In my use case the above goes on for 55,000 events for a mix of different sources. Some relationships are 40 layers deep, but I want to filter out where the source data was overwritten.

source_name,source_id,target_name,target_id,user_name,date
mallory,16,charlie,13,dave,2019-09-21T15:10:00
alice,11,bob,12,sam,2019-09-21T15:00:00
charlie,13,eve,14,jack,2019-09-21T10:10:00
alice,11,bob,12,joe,2019-09-20T17:35:00
bob,12,charlie,13,joe,2019-09-20T15:00:00
alice,11,bob,13,dave,2019-09-19T15:10:00

Using the following

  1. LOAD CSV WITH HEADERS FROM 'file:///copy.csv' AS row
    MERGE (a:Source {id: row.source_id, name: row.source_name})

  2. LOAD CSV WITH HEADERS FROM 'file:///copy.csv' as rowMATCH (a:Source {id: row.source_id, name: row.source_name})
    MERGE (a)<-[:IS_COPY_OF {copy_date: datetime(row.date), copy_user: row.user_name}]-(b:Target {id: row.target_id, name: row.target_name})

  3. MATCH (a:Target)-[s:IS_COPY_OF]->(b:Source) RETURN *

From the above commands I get this image and would like to filter by original source and see relationship chains of only active copies of the source (eliminating where a target may have been overwritten by another source).
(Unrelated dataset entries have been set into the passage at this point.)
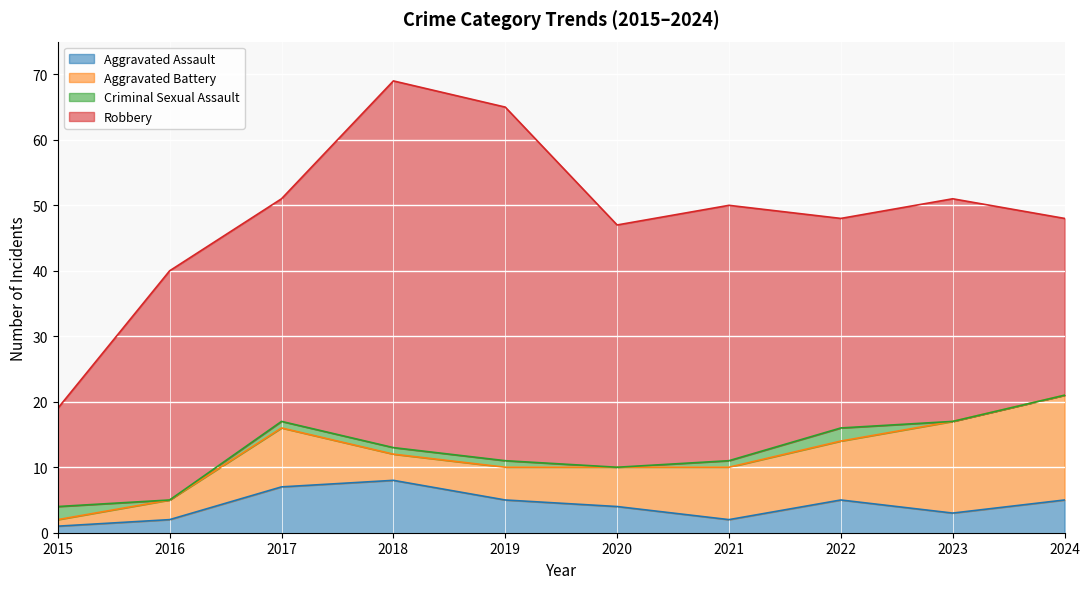

At which category is the sum across all series the highest?

2018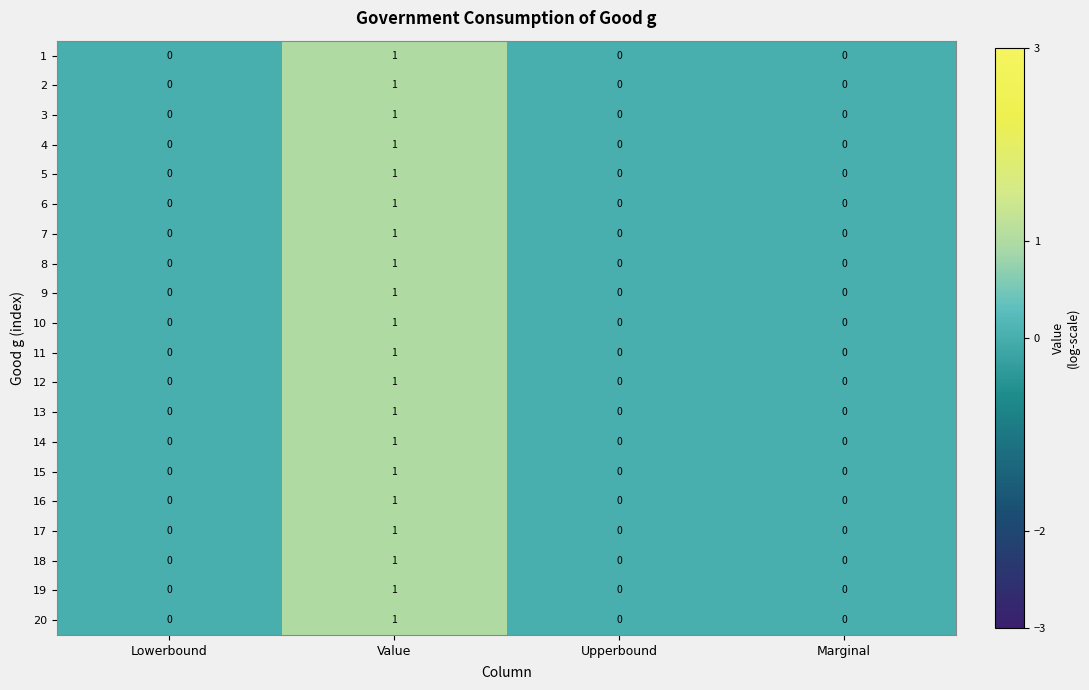

True or false: 16 has a value of -1 at Lowerbound.

False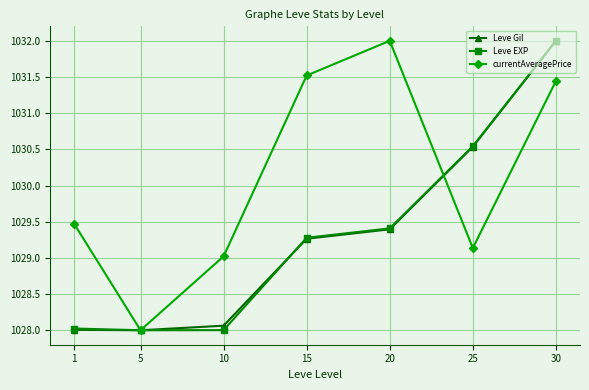

How many values in the Leve Gil series exceed 1029?

4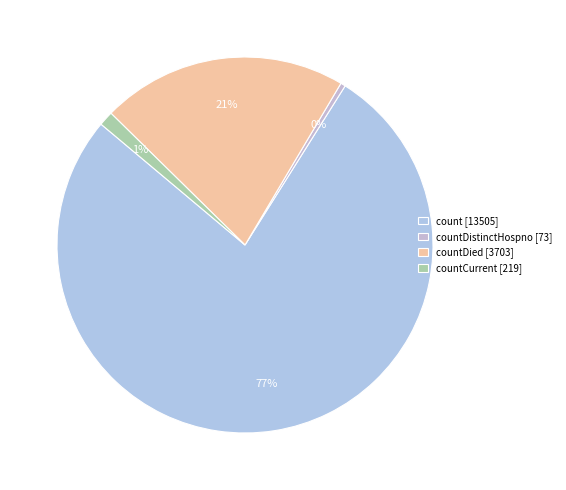

Which slice is the largest?

count [13505]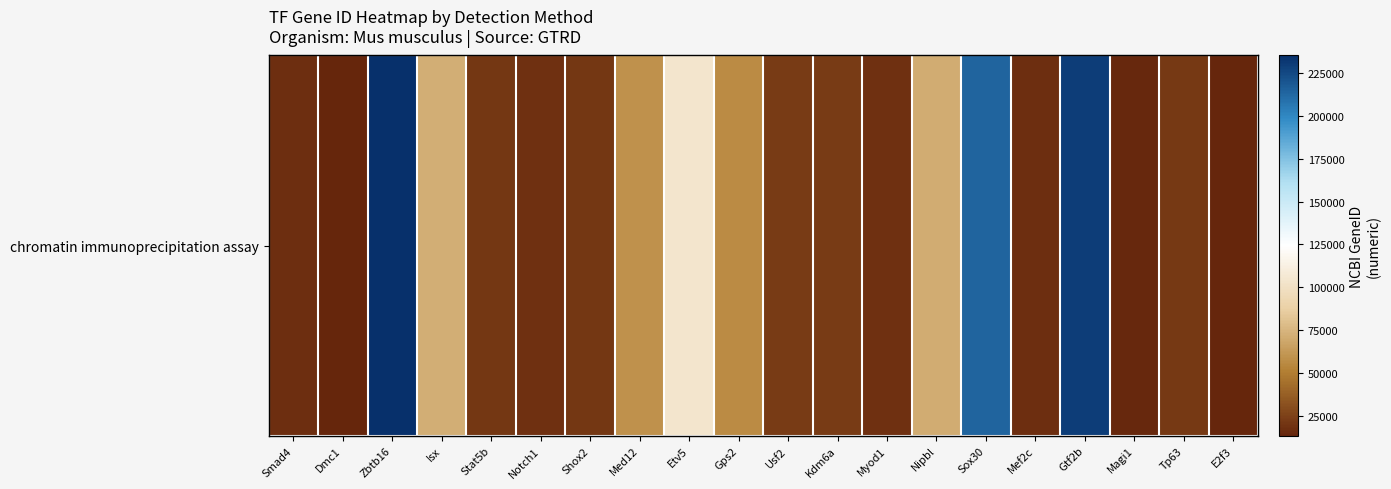

List the labels in order of value, largest first.

Zbtb16, Gtf2b, Sox30, Etv5, Isx, Nipbl, Med12, Gps2, Kdm6a, Usf2, Tp63, Stat5b, Shox2, Notch1, Myod1, Mef2c, Smad4, Magi1, E2f3, Dmc1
The relationship should show who copied on what date.

The next step after the analysis is to print out or export the view of where source data ended up, and present that to the source owner. Hopefully screenshots are not the only option (newbie here).

So I guess what would make your life easier is if you had two csv files: one for the nodes and one for the edges which you load subsequently. E.g.:

nodes.csv:
name,id
mallory,16
alice,11
charlie,13
bob,12
eve,14

edges.csv: same as your copy.csv

Then you first load your nodes:
LOAD CSV WITH HEADERS FROM 'file:///nodes.csv' as row
MERGE (a:File {id: row.id, name: row.name})

And then your edges:
LOAD CSV WITH HEADERS FROM 'file:///edges.csv' as row
MATCH (a:File {id: row.source_id, name: row.source_name}), (b:File {id: row.target_id, name: row.target_name})
MERGE (a)<-[:IS_COPY_OF {copy_date: datetime(row.date), copy_user: row.user_name}]-(b)

This gives you
image

As for your last point, I am not sure how to model this best. Maybe looking for time-dependent graphs will help you there. Maybe even this: Representing time dependent graphs in Neo4j · SocioPatterns/neo4j-dynagraph Wiki · GitHub

Thank you that looks like a solution.

The need use a second CSV with the first two columns of the original, makes me curious why it could not be pulled that from the original CSV.